DNA to face, faces from DNA
Coresight AI executives unveiled the company's "DNA to Face" product in a December presentation. According to a MIT Tech report, the system can build "a physical profile of faces by analyzing the genetic material collected in a DNA sample".
In summary? I find a hair (or something else), from there I go back to a face and place it in a facial recognition system. Unsurprisingly, Corsight declined interviews, and he didn't want to talk to the press about this feature.
Concerns have been raised about possible abuse by law enforcement agencies. Not only does the company appear to be focused on distributing this technology to law enforcement, it is also extremely opaque about its activities and goals. Coresight actually has no more than two members on its advisory board: and both are former CIA directors. Need to say more?

Orwellian nightmare
But experts aren't just expressing concern. In their words, there is more doubt about the very existence of such a technology. DNA is used by law enforcement to identify suspects, but it involves comparing a sample and not making faces from DNA samples.
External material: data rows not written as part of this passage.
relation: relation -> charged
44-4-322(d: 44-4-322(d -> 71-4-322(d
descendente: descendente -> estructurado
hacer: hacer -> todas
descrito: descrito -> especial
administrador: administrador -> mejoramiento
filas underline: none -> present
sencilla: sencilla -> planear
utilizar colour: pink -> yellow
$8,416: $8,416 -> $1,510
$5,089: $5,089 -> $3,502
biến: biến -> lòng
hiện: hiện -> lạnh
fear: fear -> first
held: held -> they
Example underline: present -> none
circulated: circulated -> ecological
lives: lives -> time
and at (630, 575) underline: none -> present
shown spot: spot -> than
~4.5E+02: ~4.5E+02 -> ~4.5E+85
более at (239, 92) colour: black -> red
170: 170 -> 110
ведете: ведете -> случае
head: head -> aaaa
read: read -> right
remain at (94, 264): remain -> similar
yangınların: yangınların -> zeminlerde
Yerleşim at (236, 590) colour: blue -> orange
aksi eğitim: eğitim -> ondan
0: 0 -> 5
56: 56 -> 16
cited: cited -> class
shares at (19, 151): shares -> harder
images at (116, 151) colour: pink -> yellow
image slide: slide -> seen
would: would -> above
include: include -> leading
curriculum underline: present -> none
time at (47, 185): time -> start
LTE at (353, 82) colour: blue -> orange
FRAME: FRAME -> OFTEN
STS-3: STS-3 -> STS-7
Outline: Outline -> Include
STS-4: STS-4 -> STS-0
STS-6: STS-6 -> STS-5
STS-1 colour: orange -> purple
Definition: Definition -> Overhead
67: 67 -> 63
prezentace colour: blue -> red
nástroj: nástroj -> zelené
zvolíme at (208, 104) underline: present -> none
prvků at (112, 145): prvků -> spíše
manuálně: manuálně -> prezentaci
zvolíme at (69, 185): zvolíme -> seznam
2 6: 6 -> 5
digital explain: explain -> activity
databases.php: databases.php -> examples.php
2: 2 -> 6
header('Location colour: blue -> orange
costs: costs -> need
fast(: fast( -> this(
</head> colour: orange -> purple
Even face recognition software alone is imperfect enough to raise concerns and initiatives that aim to limit it. Imagine combining it with a system that derives faces from genetic samples.
"Premature attempts to implement this approach could completely destroy public trust and support for genomics research, without any benefit to society," he says. Dzemila Sero, a computational imaging researcher at Centrum Wiskunde & Informatics in Amsterdam.
The idea that you can build something from DNA with the level of detail and precision needed to perform a facial matching search is a very serious one. But even before that, at present, it is ridiculous.
Almost pseudoscience. I will follow the developments of this "face capture" technology to try to understand where it can go.